Leitsatz
Ein neues Obhutsverhältnis, welches zur Zugehörigkeit eines Kindes zum Haushalt eines Elternteils führt, wird auch dann begründet, wenn das Einverständnis des anderen Elternteils erst im Nachhinein erteilt wird.
Sachverhalt
Die gemeinsame Tochter der getrennt lebenden Eltern lebte bis zum 28.2.2003 im Haushalt der Mutter. Am 28.2.2003 kam die Tochter im Rahmen der Besuchsregelung zu ihrem Vater. Es war verabredet, dass sie am 1.3.2003 zu ihrer Mutter zurückkehren sollte. Am 1.3.2003 rief der Vater bei der Mutter an und teilte ihr mit, die Tochter würde nicht mehr zurückkommen. In der Verhandlung vor dem Amtsgericht/Familiengericht am 10.3.2003 verständigten sich die Eltern darauf, dass die Tochter bis Pfingsten (8.6.2003) ihren Lebensmittelpunkt bei dem Vater haben sollte. Mit Bescheid vom 7.4.2003 hob die Familienkasse den Kindergeldbescheid gegenüber der Mutter auf, und forderte das für den Monat März gezahlt Kindergeld in Höhe von 154 EUR zurück. Der hiergegen gerichtete Einspruch hatte keinen Erfolg.
Entscheidung
Nach Auffassung des Finanzgerichts hat die Familienkasse die Kindergeldfestsetzung gegenüber der Mutter zu Recht aufgehoben und das für den Monat März 2003 gezahlte Kindergeld zurückgefordert.

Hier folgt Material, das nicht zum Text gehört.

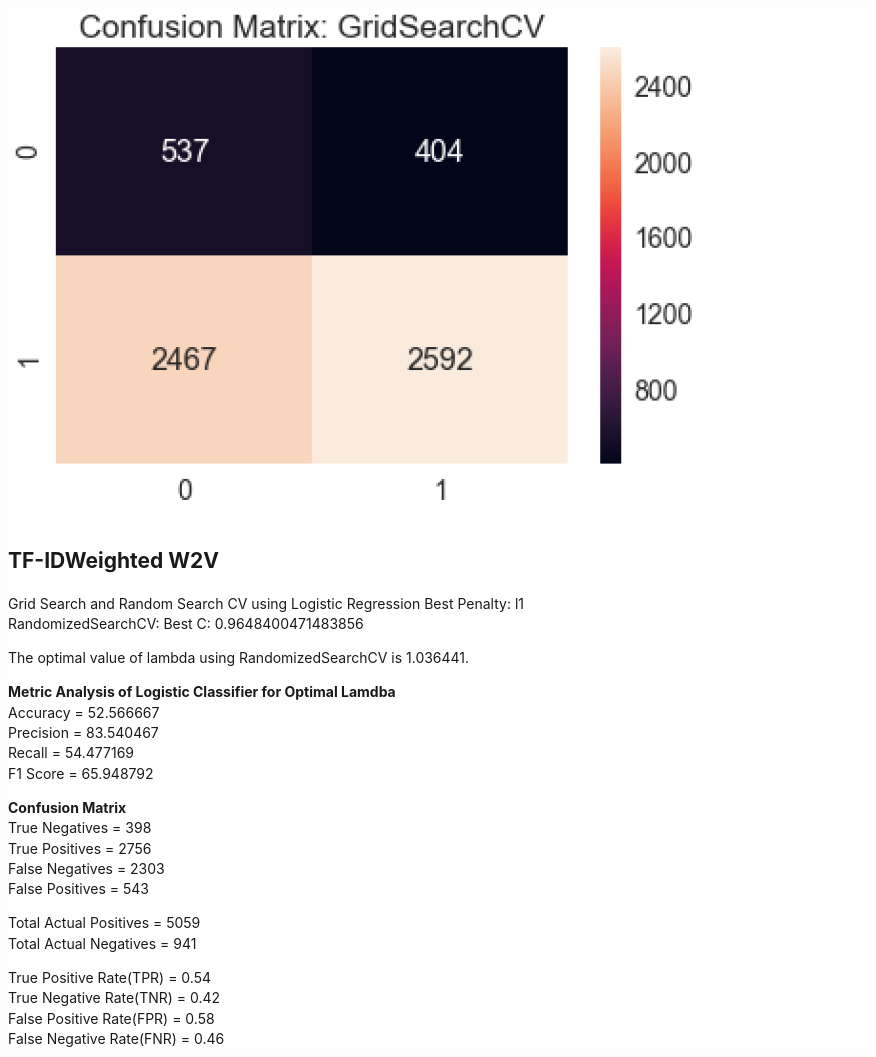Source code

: ![gscv3](https://github.com/AdroitAnandAI/Logistic-Regression-on-Amazon-Reviews/blob/master/images/cm_gscv3.PNG)

## TF-IDWeighted W2V ##

Grid Search and Random Search CV using Logistic Regression Best Penalty: l1 <br/>
RandomizedSearchCV: Best C: 0.9648400471483856

The optimal value of lambda using RandomizedSearchCV is 1.036441.

**Metric Analysis of Logistic Classifier for Optimal Lamdba** <br/>
Accuracy = 52.566667 <br/>
Precision = 83.540467 <br/>
Recall = 54.477169 <br/>
F1 Score = 65.948792 <br/>

**Confusion Matrix** <br/>
True Negatives = 398 <br/>
True Positives = 2756 <br/>
False Negatives = 2303 <br/>
False Positives = 543 <br/>

Total Actual Positives = 5059 <br/>
Total Actual Negatives = 941 <br/>

True Positive Rate(TPR) = 0.54 <br/>
True Negative Rate(TNR) = 0.42 <br/>
False Positive Rate(FPR) = 0.58 <br/>
False Negative Rate(FNR) = 0.46 <br/>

Neben der Mutter ist der Vater nach §§ 62 Abs. 1 Nr. 1, 63 Abs. 1 Nr. 1 EStG kindergeldanspruchsberechtigt. Nach § 64 Abs. 2 Satz 1 EStG wird bei mehreren Kindergeldberechtigten das Kindergeld demjenigen gezahlt, der das Kind in seinem Haushalt aufgenommen hat. Ein Kind gehört zum Haushalt eines Elternteils, wenn es dort wohnt, versorgt und betreut wird, so dass es sich in der Obhut dieses Elternteils befindet. Ein Obhutsverhältnis in diesem Sinne besteht allerdings dann nicht, wenn sich das Kind nur für einen von vornherein begrenzten kurzfristigen Zeitraum bei einem Elternteil befindet, etwa zu Besuchszwecken oder in den Ferien. Einer Aufnahme in den Haushalt des Vaters steht hier nicht entgegen, dass diese Haushaltsaufnahme zunächst zwar noch nicht endgültig ist, aber für einen längeren Zeitraum gelten soll, so dass das Obhutsverhältnis zu dem abgebenden Elternteil jedenfalls zunächst beendet ist (BFH, Urteil v. 20.6.2001, VI R 224/98, BStBl 2002 II S. 714). Durch die Tatsache, dass die Tochter sich seit dem 1.3.2003 in dem Haushalt des Vaters befindet, war im Streitfall die ursprüngliche Besuchssituation in einen Daueraufenthalt übergangen, so dass ein neues Obhutsverhältnis und damit eine Haushaltsaufnahme im Sinne des § 64 Abs. 2 Satz 1 EStG begründet wurde.
Hinweis
Nach der Rechtsprechung des BFH ist ein Zeitraum von mehr als drei Monaten nicht mehr als kurzfristiger Zeitraum anzusehen. Tritt die durch den Wechsel der Haushaltszugehörigkeit begründete Änderung der tatsächlichen Verhältnisse im Laufe eines Monats ein, erfolgt die Aufhebung der Kindergeldfestsetzung vom folgenden Monat an (DA 64.4 Abs. 3 DA-FamEStG, BStBl 2004 I S. 742).